:: SUPPLIED DATA

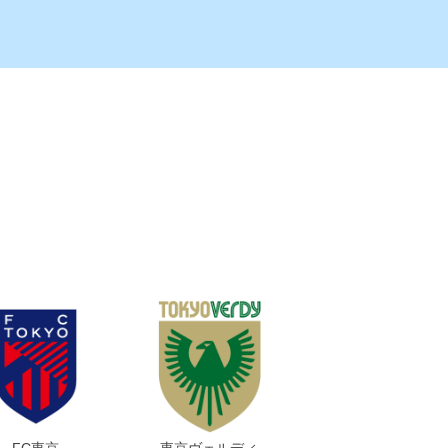
FC東京
東京ヴェルディ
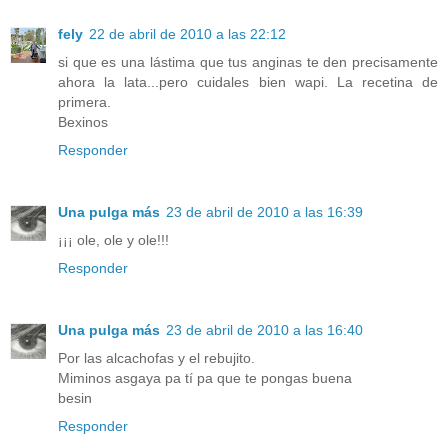
fely
22 de abril de 2010 a las 22:12
si que es una lástima que tus anginas te den precisamente
ahora la lata...pero cuidales bien wapi. La recetina de
primera.
Bexinos
Responder
Una pulga más
23 de abril de 2010 a las 16:39
¡¡¡ ole, ole y ole!!!
Responder
Una pulga más
23 de abril de 2010 a las 16:40
Por las alcachofas y el rebujito.
Miminos asgaya pa tí pa que te pongas buena
besin
Responder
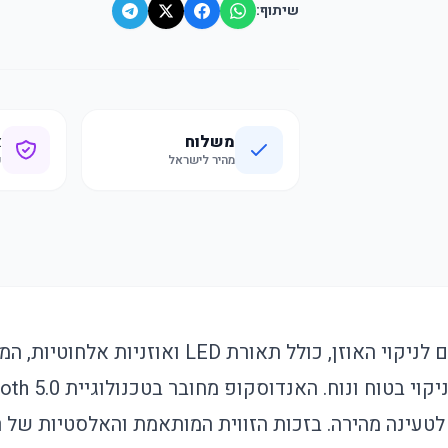
שיתוף:
משלוח
א
מהיר לישראל
ק
אנדוסקופ אלחוטי חכם לניקוי האוזן, כולל תאורת ED
ממשק USB Type-C לטעינה מהירה. בזכות הזווית המותאמת והאלסטיות 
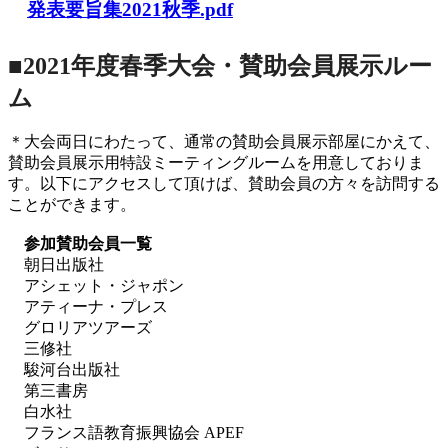
発表要旨集2021秋季.pdf
■2021年度春季大会・賛助会員展示ルー
ム
＊大会両日にわたって、通常の賛助会員展示部屋にかえて、
賛助会員展示用特設ミーティングルームを用意しておりま
す。以下にアクセスして頂けば、賛助会員の方々を訪問する
ことができます。
参加賛助会員一覧
朝日出版社
アシェット・ジャポン
アティーナ・プレス
グロリアツアーズ
三修社
駿河台出版社
第三書房
白水社
フランス語教育振興協会 APEF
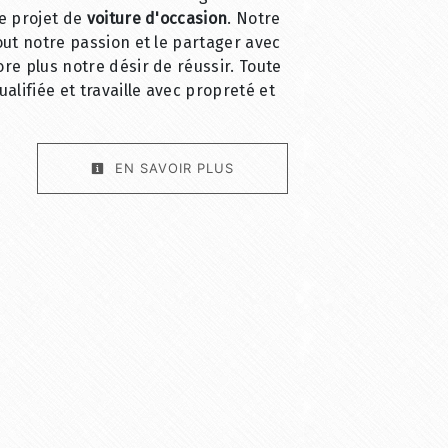
e projet de
voiture d'occasion
. Notre
out notre passion et le partager avec
re plus notre désir de réussir. Toute
alifiée et travaille avec propreté et
EN SAVOIR PLUS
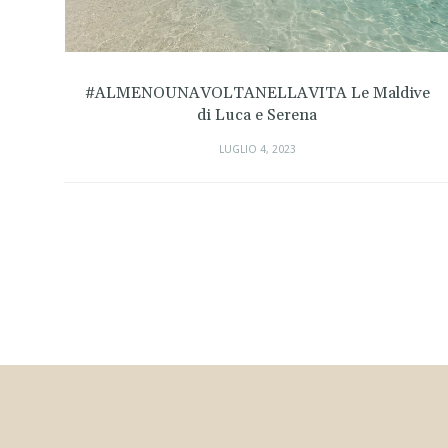
#ALMENOUNAVOLTANELLAVITA Le Maldive
di Luca e Serena
LUGLIO 4, 2023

::::

• WHAT NEEDS TO BE DONE
Identify each line in the entries above that contains the word "abril", and copy those lines.

• REPLY TO THE EXERCISE
22 de abril de 2010 a las 22:12
23 de abril de 2010 a las 16:39
23 de abril de 2010 a las 16:40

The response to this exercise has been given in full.